### THE TASK:
Reproduce the whole listing exactly, omitting any picture it holds.

[Opening LISTED RECORDS section]

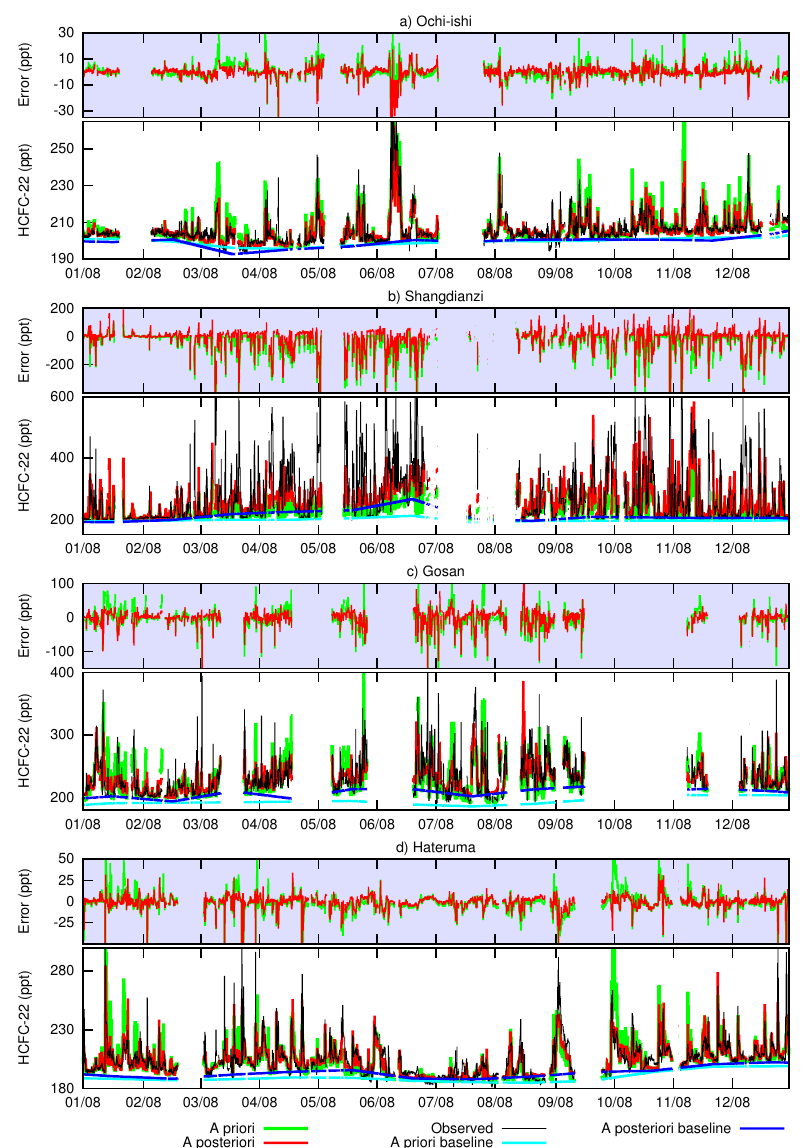
Fig. 2. HCFC-22 time series for (a) Ochi-ishi, (b) Shangdianzi, (c) Gosan, and (d) Hateruma. For every station, the lower panels show the observed (black lines) as well as the modeled mixing ratios using the a priori emissions (green lines) and the a posteriori emissions (red lines), the a priori baseline (cyan lines), and the a posteriori baseline (blue lines). The upper panels show the model errors based on the a priori emissions (green lines) and the a posteriori emissions (red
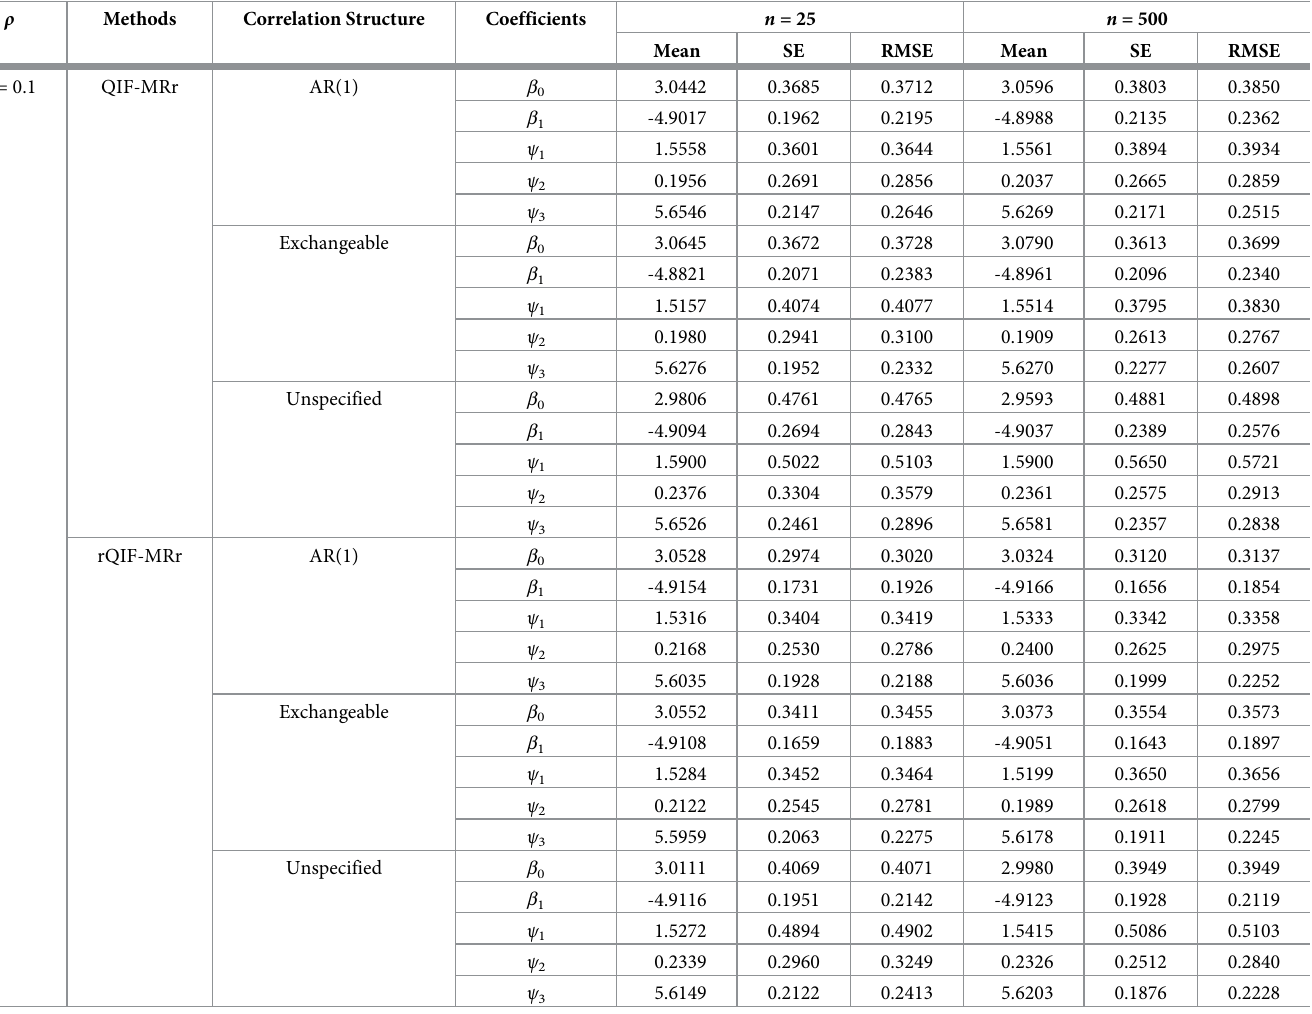
Table 2. Parameter estimation of the misspecification working correlation structures for the QIF-MRr and rQIF-MRr at low correlation value, ρ = 0.1. ρ Methods Correlation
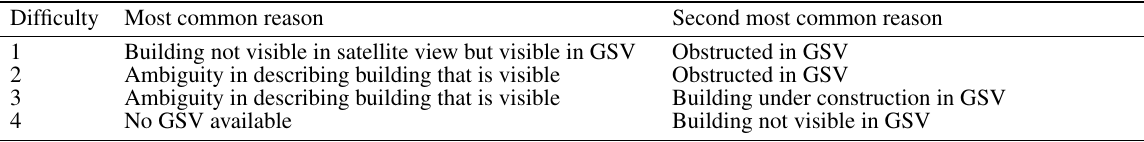
Table 1. The predominant reasons by the four difficulty levels in interpreting SVI for extracting information on buildings. Advantages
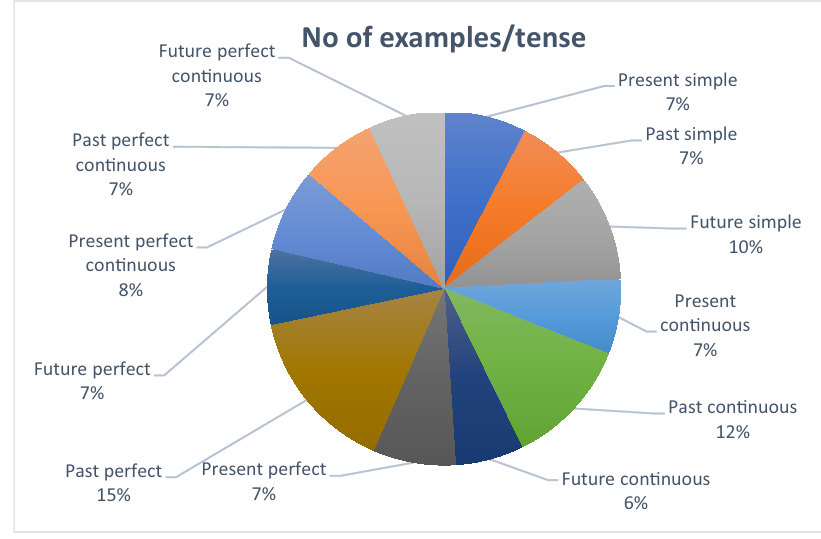
Figure 1: Distribution of test suite sentences over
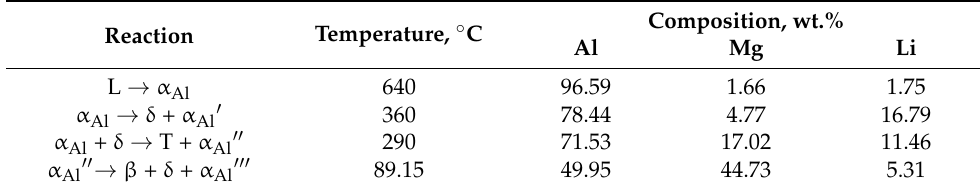
Figure 2. The equilibrium solidification sequence of the Al-2.18Mg-1.92Li alloy: ( a ) transformation of the α Al dendritic network and ( b ) solid-state diffusion processes in the α Al dendritic network. Abbreviations: the stable AlLi ( δ ), ternary Al 2 LiMg (T), and secondary eutectic Al 8 Mg 5 (β) phases. Table 2. The invariant reactions and corresponding temperatures for the Al-2.18Mg-1.92Li alloy equilibrium solidification sequence. Abbreviations: the stable AlLi (δ), ternary Al 2 LiMg (T), secondary eutectic Al 8 Mg 5 (β) phases, and liquid (L).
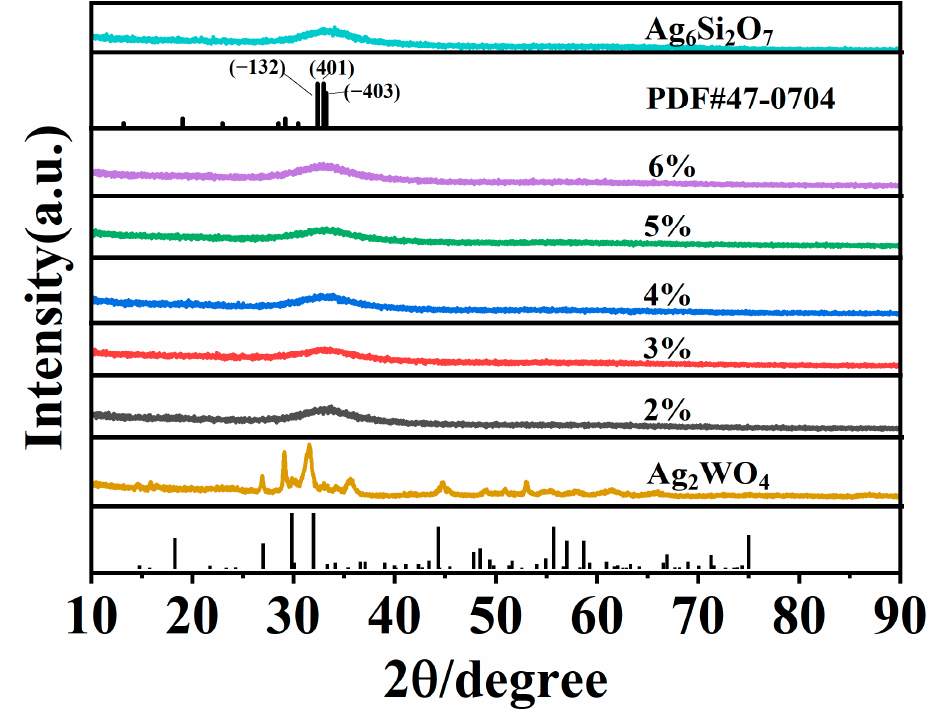
Figure 1. XRD patterns of Ag 2 WO 4, Ag 6 Si 2 O 7 , and Ag 6 Si 2 O 7 /Ag 2 WO 4 (2%, 3%, 4%, 5%, and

[Closing LISTED RECORDS section]

### RESULT BELOW:
Fig. 2. HCFC-22 time series for (a) Ochi-ishi, (b) Shangdianzi, (c) Gosan, and (d) Hateruma. For every station, the lower panels show the observed (black lines) as well as the modeled mixing ratios using the a priori emissions (green lines) and the a posteriori emissions (red lines), the a priori baseline (cyan lines), and the a posteriori baseline (blue lines). The upper panels show the model errors based on the a priori emissions (green lines) and the a posteriori emissions (red
Table 2. Parameter estimation of the misspecification working correlation structures for the QIF-MRr and rQIF-MRr at low correlation value, ρ = 0.1. ρ Methods Correlation
Table 1. The predominant reasons by the four difficulty levels in interpreting SVI for extracting information on buildings. Advantages
Figure 1: Distribution of test suite sentences over
Figure 2. The equilibrium solidification sequence of the Al-2.18Mg-1.92Li alloy: ( a ) transformation of the α Al dendritic network and ( b ) solid-state diffusion processes in the α Al dendritic network. Abbreviations: the stable AlLi ( δ ), ternary Al 2 LiMg (T), and secondary eutectic Al 8 Mg 5 (β) phases. Table 2. The invariant reactions and corresponding temperatures for the Al-2.18Mg-1.92Li alloy equilibrium solidification sequence. Abbreviations: the stable AlLi (δ), ternary Al 2 LiMg (T), secondary eutectic Al 8 Mg 5 (β) phases, and liquid (L).
Figure 1. XRD patterns of Ag 2 WO 4, Ag 6 Si 2 O 7 , and Ag 6 Si 2 O 7 /Ag 2 WO 4 (2%, 3%, 4%, 5%, and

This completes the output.